Though looming questions and existential contradictions run a thread through these works, Jullien’s swift, loose brushstrokes keep the mood playful as he considers where to live the best life.
Jullien explains: “I’ve really tried to use two different mediums I love to the best of their capacities”.
“The loose/ chaotic and comedic black and white drawing to express my ambivalent feelings about the city and small colourful, minimal paintings to share how being outside in nature makes me feel.”
Skipping in Normandy
Maman Mônetier les Bains
The site-specific drawings in the gallery make the viewer think about the cramped yet convivial environment of the cities, from New York to Paris, positioning these crowded metropolises as sites of communion for the starry-eyed, incubators for technical innovators, and keepers of culture, history, and gourmandise.
Jullien sought to communicate the feelings of those moments when he longs to escape these microcosms, which are arguably smelly, expensive, and, allegedly, dangerous.
His series depicts small, anonymous figures punctuating pastoral scenes of fields, oceans, alpines, and beaches. He intentionally does not celebrate nature’s sublime chaos. Instead, he tells its story from a small human perspective, painting a picture of the gentle serenity offered by a life in the sticks.
That’s how it may seem at first glance, but upon closer inspection, the small, clothed bodies of these figures enjoying the natural wonders are drastically juxtaposed with the expansive landscape.
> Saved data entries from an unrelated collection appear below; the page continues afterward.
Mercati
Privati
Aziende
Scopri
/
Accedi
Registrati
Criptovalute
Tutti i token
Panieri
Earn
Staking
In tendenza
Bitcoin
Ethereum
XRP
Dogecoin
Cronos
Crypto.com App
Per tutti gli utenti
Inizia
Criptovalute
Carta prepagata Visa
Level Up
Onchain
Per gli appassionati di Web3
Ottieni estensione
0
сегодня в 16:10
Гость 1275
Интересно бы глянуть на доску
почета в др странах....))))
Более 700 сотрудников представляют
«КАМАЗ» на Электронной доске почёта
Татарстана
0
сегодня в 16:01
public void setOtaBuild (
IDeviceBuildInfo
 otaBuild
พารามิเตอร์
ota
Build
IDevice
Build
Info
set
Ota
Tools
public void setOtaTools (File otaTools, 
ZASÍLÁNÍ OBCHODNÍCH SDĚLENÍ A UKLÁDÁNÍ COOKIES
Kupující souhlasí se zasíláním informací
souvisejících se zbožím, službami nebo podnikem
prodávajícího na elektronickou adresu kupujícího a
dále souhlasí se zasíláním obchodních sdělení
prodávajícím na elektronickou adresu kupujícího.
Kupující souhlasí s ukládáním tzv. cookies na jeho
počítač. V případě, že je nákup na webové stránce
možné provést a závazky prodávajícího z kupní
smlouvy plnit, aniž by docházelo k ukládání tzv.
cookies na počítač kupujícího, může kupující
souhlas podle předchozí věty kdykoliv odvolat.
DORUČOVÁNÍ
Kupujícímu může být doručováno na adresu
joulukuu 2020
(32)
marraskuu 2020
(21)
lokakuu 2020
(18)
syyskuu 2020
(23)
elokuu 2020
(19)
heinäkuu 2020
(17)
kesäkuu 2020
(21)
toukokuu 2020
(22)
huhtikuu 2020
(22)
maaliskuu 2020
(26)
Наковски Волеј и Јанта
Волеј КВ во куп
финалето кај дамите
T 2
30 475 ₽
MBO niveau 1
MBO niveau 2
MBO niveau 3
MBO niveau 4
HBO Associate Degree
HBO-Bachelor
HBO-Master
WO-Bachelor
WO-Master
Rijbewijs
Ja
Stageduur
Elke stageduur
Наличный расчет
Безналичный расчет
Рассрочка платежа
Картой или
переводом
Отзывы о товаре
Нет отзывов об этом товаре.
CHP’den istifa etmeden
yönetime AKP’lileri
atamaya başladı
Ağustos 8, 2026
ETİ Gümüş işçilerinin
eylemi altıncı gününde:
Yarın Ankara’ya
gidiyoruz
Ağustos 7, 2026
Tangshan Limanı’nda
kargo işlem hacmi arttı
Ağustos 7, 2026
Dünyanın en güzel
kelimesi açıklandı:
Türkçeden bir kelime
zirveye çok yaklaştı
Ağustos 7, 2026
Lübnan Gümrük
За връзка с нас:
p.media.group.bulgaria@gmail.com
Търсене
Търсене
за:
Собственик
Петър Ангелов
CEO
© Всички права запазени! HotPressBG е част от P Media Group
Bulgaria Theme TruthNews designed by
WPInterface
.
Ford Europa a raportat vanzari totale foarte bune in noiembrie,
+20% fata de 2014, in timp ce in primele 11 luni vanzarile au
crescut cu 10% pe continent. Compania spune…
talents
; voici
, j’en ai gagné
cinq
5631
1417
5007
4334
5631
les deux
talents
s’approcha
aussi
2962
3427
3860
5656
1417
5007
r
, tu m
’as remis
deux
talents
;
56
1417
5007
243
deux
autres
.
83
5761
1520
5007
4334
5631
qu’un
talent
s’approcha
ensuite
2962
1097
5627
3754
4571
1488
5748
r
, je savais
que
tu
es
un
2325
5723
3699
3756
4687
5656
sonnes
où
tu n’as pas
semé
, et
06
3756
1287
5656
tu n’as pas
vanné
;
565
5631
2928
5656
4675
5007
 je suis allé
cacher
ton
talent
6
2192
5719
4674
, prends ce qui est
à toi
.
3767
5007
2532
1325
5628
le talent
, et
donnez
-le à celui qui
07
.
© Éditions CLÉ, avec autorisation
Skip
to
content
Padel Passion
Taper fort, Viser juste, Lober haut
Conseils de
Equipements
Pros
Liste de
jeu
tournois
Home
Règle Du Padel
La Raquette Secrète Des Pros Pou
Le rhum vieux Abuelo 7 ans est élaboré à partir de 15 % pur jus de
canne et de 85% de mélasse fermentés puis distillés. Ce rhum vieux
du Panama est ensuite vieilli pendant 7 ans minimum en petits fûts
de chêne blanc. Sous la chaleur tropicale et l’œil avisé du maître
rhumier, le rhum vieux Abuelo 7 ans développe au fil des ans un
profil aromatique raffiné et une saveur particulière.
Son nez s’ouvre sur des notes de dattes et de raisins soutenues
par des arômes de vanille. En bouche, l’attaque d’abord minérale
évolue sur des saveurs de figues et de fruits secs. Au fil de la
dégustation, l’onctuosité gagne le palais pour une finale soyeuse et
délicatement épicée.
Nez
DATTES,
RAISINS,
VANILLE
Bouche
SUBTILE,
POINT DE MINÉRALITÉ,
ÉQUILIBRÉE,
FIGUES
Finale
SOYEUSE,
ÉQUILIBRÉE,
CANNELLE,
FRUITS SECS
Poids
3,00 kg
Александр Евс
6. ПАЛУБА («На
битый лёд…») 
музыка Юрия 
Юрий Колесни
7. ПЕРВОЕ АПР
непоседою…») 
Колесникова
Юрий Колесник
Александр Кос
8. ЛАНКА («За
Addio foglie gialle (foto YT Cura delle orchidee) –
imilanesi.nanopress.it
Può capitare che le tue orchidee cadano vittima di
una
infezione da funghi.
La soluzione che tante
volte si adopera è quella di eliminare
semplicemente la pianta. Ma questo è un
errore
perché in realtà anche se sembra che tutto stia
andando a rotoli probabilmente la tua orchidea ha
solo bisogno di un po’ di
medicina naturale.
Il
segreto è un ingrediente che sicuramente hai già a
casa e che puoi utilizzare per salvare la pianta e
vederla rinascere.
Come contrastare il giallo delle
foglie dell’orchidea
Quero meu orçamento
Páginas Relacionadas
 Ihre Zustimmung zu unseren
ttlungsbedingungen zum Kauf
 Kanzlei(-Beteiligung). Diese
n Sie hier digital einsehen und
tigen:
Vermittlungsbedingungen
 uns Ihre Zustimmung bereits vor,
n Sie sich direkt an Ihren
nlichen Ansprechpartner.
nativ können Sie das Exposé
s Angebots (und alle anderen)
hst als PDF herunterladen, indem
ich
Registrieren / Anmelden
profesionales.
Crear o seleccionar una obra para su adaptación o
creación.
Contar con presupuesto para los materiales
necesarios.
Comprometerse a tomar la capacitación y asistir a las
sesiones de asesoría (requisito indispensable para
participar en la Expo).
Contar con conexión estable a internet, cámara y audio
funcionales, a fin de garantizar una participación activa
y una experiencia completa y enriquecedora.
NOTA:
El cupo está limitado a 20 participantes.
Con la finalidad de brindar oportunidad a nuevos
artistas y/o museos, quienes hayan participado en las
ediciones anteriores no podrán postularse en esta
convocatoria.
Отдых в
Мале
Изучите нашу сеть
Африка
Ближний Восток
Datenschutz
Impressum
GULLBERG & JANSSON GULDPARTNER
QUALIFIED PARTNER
One can imagine how that environment might become desolate, lonely, and even inhabitable for different reasons than the city.
“The challenge was to make this discussion relatable”, says Jullien. “I always take inspiration from personal experience and lived moments because I think it’s more genuine that way.”
“But I hope that the viewers can see themselves in the situations described and that it’s not seen as too self-indulgent.”
The Jogger
Shot by Manon Milou
Jullien concludes that cities will grow, shrink, rise, and crumble as humanity’s path blunders on but that nature’s indifference to us will long surpass our love of it.
Hashimoto Contemporary NYC gallery director Jenniffer Rizzo says: “We are thrilled to be giving Jean Jullien a platform to exhibit in NYC, as he has been an artist we appreciate and admire for a long time”.
“The site-specific installation the artist painted captures the experience of living in a city, both the excitement and frustrations. Juxtaposed with the scenic landscape paintings, Jean truly created an escape from the bustle.”
Jean Jullien’s LOLO will be on view from now until 27 April.